Merchants who process payments through acquirers and payment processors must worry about what would happen if payment processing faces hiccups.
While losses are unlikely, the current COVID-19 recession has had negative impacts even on large financial institutions like banks and may cause panic among merchants who rely on them for various services.
Payment processors are now tightening rules and making unprecedented changes that could put your business at risk.
Qualpay, for instance, has stopped processing transactions for merchants in high-risk categories. Square, on the other hand is holding back 30 percent of payments processed for specific merchants?
Many other processors are making moves that might affect how you do business. While such news are enough reason to panic but, businesses must recognize that this isn’t the first time the payment world is facing such disruptions.
So what’s the worst that could happen?
With payment companies taking extreme measures, business that fall on the wrong side of the new regulations may suffer frozen funds.
While many businesses will be affected, risky industries will likely feel more heat than other sectors.
Merchant categories like subscription boxes, digital products, adult entertainment, CBD dealers and forex will suffer most.
Affected businesses will receive an email explaining the changes in regulation that might lead to contract termination.
This situation can disrupt your business a great deal, especially if you rely entirely on a single merchant account and payment processor for all your business dealings.

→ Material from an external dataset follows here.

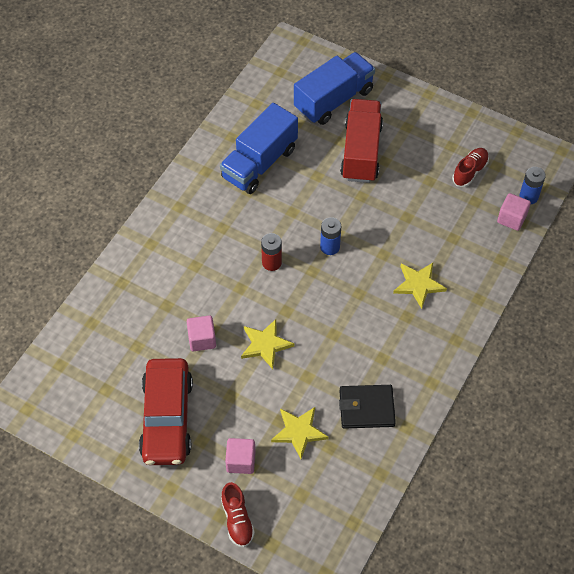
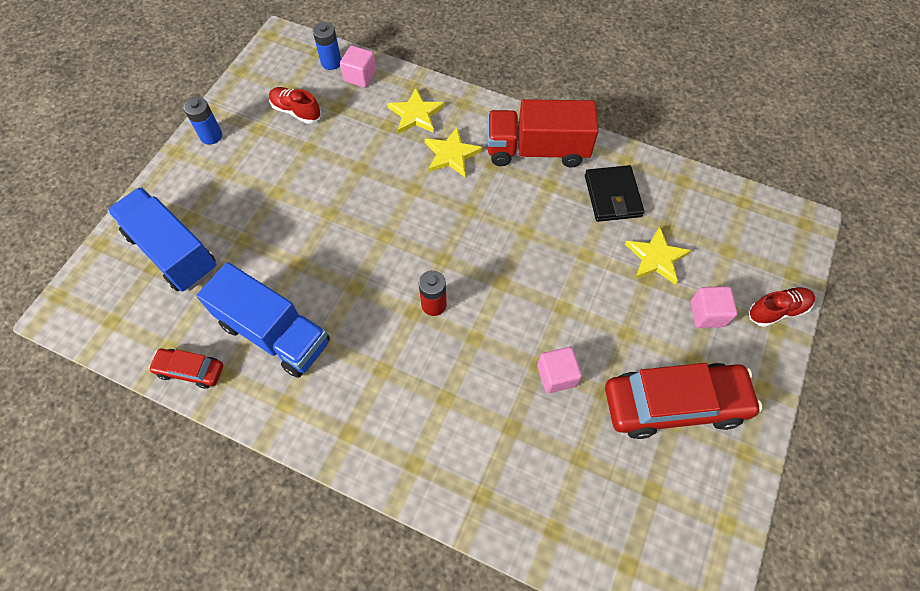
camera: 95 degrees left, 5 degrees up
yellow star [241,319,294,369] -> yellow star moved to [387,88,445,134]
blue battery [320,217,341,255] -> blue battery moved to [184,97,222,145]
red truck [340,99,383,183] -> red truck moved to [488,99,599,167]
none -> red car [148,349,223,389]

How Merchants Can Survive a Chaotic Payment Environment
While a business can’t do much about regulatory changes and contract terminations, merchants can improve their chances of surviving and growing in a chaotic payment environment in the following ways;
Multiple Payment Options
While credit cards are a staple, they are not the only way to accept customer payments. Merchants can try alternatives like ACH processing and cryptocurrency payments.
These avenues come with extra benefits such as reduced chargebacks and affordable payment processing.
Bank Accounts versus electronic Wallets
You want to embrace traditional bank accounts for one reason; unlike e-wallets, they won’t bombard you with the sudden news of a closure.
It is okay to go digital, but is safer to store your finances in long-established banks that won’t liquidate and run out business in an instant.
Hammer out a Lower Reserve
Reserves often reach 20 to 30 percent depending on your payment enabler. To hammer out a lower reserve, a business must reduce chargeback levels and maintain a desirable ratio for three to six months.
Take quick steps to protect your business in a shaky payment ecosystem. Implementing today will not only push you through COVID-19 but also open new business opportunities in the future.